Nach dem Schlusspfiff zeigte sich der gefeierte Held bestens gelaunt. Ein bisschen ärgere er sich schon, den alleinigen Rekord verpasst zu haben, scherzte der Torhüter gegenüber Reportern. Er sei sich aber sicher, dass Howard vor dem Fernseher ordentlich geschwitzt habe. Während der intensiven 90 Minuten habe er selbstredend keinen Gedanken an Statistiken verschwendet, sondern sich voll auf den Ball fokussiert.

Vom Prügelknaben zum gefeierten WM-Helden

Die Leistungsexplosion kommt durchaus unerwartet. Noch am 14. Juni musste der in den Niederlanden geborene Keeper beim 1:7 gegen Deutschland in Houston gleich siebenmal hinter sich greifen. Dass der Schlussmann, der einst sogar ein Spiel für die niederländische U20-Auswahl bestritt, sich von diesem Rückschlag nicht brechen ließ, spricht für seine enorme mentale Stärke. Die 160.000 Einwohner von Curacao feierten in der Nacht zum Sonntag nicht nur ihren Torhüter, sondern den allerersten Punktgewinn bei einer Fußball-Weltmeisterschaft überhaupt.

Doppelter Jubel: DFB-Team freut sich über Schützenhilfe

Die sensationelle Nullnummer von Curacao gegen das favorisierte Ecuador löste nicht nur in der Karibik Begeisterungsstürme aus. Auch im Lager der deutschen Nationalmannschaft wurde das Ergebnis wohlwollend registriert. Da die Südamerikaner die fest eingeplanten drei Zähler verpassten, steht das DFB-Team bereits nach dem zweiten Spieltag als sicherer Gruppensieger fest. Die unerwartete Schützenhilfe nimmt dem kommenden Gruppenspiel der Deutschen jeglichen Druck.

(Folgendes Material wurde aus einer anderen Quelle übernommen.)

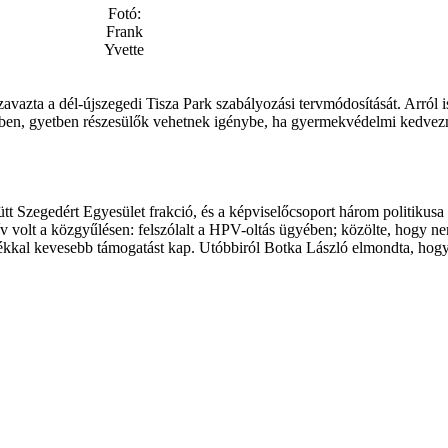
Fotó:
Frank
Yvette
vazta a dél-újszegedi Tisza Park szabályozási tervmódosítását. Arról is
esben, gyetben részesülők vehetnek igénybe, ha gyermekvédelmi kedve
t Szegedért Egyesület frakció, és a képviselőcsoport három politikus
v volt a közgyűlésen: felszólalt a HPV-oltás ügyében; közölte, hogy nem
zalékkal kevesebb támogatást kap. Utóbbiról Botka László elmondta, hogy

Ein Turnier der überragenden Schlussmänner

Der Auftritt des 37-Jährigen passt perfekt in das Bild dieser Endrunde in Kanada, Mexiko und den USA. Die Torhüter kleinerer Nationen wachsen reihenweise über sich hinaus. Ob der Australier Patrick Beach gegen die Türkei, Paraguays Patrick Gill oder der 40-jährige Vozinha von den Kapverden gegen Spanien – die Underdogs verdanken ihre realistischen Chancen auf das Achtelfinale aktuell vor allem ihren überragenden Männern zwischen den Pfosten. Eloy Room hat sich mit seiner Gala-Vorstellung nun endgültig die Krone dieser starken Torwart-Generation aufgesetzt.